> [GIVEN RECORDS]:
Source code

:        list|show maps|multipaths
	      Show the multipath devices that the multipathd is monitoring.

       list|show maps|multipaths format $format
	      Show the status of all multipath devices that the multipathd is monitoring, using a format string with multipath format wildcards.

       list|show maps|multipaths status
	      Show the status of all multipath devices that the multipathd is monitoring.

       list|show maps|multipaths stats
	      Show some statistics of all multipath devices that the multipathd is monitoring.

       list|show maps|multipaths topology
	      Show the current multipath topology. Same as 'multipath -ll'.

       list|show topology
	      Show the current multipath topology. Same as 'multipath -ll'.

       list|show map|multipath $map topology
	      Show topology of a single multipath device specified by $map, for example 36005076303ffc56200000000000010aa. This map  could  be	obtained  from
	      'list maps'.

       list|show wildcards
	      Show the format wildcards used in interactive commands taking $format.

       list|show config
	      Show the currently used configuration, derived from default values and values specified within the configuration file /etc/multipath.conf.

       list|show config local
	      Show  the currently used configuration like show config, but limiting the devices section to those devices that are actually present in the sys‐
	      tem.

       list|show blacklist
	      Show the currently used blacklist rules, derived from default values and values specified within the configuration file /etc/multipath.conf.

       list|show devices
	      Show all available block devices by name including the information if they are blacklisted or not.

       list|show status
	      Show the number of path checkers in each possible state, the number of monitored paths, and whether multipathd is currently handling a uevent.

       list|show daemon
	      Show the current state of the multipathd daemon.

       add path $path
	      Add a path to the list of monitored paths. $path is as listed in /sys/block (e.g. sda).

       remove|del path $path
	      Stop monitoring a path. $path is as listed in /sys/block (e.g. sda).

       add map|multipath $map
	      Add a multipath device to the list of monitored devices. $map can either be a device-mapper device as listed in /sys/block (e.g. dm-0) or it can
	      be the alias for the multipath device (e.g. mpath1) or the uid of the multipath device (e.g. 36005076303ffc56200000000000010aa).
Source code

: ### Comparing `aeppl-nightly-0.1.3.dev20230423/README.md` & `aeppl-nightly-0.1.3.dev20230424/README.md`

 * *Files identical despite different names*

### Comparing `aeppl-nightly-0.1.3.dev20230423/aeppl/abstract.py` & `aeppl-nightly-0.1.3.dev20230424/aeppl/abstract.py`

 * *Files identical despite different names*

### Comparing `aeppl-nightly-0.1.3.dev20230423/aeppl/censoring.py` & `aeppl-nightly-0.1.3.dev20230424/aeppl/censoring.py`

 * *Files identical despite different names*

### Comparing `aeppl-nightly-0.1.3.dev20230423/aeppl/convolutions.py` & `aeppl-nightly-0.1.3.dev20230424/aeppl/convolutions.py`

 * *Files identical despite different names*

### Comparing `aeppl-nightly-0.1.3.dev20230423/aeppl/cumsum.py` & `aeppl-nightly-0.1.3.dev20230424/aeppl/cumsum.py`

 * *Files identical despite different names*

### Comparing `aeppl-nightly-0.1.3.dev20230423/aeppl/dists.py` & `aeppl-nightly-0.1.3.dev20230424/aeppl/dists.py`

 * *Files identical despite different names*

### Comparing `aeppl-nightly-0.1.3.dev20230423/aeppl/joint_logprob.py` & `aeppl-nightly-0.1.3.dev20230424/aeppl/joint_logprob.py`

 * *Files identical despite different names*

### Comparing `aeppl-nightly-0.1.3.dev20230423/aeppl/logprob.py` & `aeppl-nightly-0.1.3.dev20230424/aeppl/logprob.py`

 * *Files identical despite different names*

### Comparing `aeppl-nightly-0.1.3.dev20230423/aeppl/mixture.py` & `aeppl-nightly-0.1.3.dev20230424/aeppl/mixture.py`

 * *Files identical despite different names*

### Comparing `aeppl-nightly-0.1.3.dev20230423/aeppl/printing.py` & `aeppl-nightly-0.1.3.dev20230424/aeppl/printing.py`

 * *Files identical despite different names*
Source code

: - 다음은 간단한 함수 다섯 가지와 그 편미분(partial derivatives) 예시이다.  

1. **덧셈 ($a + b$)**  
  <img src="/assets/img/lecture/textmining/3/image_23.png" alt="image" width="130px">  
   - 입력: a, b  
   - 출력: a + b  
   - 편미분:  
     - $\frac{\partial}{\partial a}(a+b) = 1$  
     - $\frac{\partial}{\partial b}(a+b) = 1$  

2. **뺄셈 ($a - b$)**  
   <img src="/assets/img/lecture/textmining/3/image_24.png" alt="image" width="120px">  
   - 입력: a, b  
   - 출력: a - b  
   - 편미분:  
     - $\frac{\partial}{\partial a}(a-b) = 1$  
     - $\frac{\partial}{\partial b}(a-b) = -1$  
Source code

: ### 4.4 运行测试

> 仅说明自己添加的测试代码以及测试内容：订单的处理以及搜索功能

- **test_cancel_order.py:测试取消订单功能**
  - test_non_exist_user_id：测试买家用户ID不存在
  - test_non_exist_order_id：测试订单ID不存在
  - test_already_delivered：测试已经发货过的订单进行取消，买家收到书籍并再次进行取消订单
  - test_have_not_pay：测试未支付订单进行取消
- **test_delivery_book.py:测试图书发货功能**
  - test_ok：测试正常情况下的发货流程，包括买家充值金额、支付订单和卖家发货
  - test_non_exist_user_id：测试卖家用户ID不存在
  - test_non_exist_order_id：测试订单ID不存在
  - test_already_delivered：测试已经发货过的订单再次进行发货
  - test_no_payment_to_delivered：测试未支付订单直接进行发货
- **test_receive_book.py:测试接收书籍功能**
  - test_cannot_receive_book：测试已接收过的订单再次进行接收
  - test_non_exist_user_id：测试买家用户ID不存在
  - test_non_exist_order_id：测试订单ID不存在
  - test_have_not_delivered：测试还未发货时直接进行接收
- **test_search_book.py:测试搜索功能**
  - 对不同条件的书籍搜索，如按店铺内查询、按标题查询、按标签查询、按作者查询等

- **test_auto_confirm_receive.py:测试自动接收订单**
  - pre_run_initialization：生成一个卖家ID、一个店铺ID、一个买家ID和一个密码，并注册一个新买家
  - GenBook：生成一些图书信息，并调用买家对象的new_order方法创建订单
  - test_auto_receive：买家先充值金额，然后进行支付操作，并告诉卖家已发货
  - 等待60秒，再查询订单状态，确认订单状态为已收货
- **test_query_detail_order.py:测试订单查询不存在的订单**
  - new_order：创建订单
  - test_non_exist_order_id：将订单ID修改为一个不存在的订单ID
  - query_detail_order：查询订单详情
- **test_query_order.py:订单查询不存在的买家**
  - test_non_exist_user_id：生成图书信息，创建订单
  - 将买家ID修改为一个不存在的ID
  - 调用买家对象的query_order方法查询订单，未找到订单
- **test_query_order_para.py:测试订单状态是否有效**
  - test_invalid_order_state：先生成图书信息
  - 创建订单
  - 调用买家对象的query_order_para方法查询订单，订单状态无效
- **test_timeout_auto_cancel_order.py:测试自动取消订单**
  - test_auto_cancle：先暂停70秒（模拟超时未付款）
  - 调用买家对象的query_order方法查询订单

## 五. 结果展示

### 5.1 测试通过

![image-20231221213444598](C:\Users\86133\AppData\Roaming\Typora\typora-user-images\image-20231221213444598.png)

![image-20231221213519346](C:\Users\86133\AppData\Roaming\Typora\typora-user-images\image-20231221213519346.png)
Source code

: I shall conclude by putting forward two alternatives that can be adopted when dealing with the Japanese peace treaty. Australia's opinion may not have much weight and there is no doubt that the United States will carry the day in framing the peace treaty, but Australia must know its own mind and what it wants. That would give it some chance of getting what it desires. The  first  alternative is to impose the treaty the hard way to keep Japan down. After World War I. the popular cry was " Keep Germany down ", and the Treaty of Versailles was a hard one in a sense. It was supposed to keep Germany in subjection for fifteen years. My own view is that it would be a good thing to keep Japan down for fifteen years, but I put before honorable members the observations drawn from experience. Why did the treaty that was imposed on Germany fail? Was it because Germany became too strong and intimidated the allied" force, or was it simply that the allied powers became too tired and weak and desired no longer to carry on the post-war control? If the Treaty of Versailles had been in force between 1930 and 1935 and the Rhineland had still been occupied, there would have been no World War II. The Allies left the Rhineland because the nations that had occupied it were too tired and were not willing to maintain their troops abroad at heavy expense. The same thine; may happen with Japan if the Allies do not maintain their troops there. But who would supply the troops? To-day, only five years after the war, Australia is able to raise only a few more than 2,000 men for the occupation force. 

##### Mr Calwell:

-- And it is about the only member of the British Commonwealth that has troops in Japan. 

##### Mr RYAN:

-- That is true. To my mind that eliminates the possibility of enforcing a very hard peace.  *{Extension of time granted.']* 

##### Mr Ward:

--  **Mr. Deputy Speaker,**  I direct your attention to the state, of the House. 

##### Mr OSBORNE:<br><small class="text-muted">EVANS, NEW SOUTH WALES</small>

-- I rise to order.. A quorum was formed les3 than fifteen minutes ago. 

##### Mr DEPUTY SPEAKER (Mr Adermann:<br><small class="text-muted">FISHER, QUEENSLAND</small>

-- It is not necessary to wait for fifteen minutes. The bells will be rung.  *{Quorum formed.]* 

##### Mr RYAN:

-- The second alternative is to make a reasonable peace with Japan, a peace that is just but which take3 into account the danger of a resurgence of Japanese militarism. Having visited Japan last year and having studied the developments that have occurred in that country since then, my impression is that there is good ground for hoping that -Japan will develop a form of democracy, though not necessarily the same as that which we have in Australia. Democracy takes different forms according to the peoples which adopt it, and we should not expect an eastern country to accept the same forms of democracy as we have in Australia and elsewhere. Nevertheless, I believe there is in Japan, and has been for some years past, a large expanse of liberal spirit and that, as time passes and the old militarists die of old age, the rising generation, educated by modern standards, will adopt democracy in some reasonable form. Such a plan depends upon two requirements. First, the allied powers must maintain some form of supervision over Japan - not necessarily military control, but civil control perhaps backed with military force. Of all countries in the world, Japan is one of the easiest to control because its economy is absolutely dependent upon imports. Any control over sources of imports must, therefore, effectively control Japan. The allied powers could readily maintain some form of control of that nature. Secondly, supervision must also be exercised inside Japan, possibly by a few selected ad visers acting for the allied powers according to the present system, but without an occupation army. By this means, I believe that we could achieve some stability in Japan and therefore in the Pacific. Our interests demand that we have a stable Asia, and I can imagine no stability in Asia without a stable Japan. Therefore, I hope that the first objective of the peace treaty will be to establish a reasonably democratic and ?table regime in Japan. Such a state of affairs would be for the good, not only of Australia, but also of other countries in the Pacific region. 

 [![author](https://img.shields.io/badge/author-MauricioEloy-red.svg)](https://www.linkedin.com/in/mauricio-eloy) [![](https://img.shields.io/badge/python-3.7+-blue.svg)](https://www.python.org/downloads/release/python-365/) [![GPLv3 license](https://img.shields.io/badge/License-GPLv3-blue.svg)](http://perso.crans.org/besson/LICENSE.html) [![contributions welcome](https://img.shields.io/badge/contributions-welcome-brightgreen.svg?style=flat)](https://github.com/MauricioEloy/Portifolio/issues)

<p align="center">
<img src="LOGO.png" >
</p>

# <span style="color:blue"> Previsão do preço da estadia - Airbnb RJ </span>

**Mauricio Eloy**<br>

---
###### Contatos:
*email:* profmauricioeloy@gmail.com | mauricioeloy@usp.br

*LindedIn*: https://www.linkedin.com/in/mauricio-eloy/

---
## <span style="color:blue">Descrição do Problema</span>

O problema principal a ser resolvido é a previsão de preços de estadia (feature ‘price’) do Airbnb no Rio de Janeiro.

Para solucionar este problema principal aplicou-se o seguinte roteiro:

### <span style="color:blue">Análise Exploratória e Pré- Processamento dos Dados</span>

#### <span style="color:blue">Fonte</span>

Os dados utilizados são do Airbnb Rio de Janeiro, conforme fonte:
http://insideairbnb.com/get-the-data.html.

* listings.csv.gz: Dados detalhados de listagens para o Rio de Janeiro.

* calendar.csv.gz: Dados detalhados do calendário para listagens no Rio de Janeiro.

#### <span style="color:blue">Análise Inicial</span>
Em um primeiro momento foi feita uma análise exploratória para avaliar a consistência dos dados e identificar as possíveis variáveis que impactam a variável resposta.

> [WORK INSTRUCTION]:
Reproduce every line from the beginning of the items down to and including the line that contains "Show some statistics", keeping each one unchanged.

> [EXPECTED ANSWER]:
Source code

:        list|show maps|multipaths
	      Show the multipath devices that the multipathd is monitoring.

       list|show maps|multipaths format $format
	      Show the status of all multipath devices that the multipathd is monitoring, using a format string with multipath format wildcards.

       list|show maps|multipaths status
	      Show the status of all multipath devices that the multipathd is monitoring.

       list|show maps|multipaths stats
	      Show some statistics of all multipath devices that the multipathd is monitoring.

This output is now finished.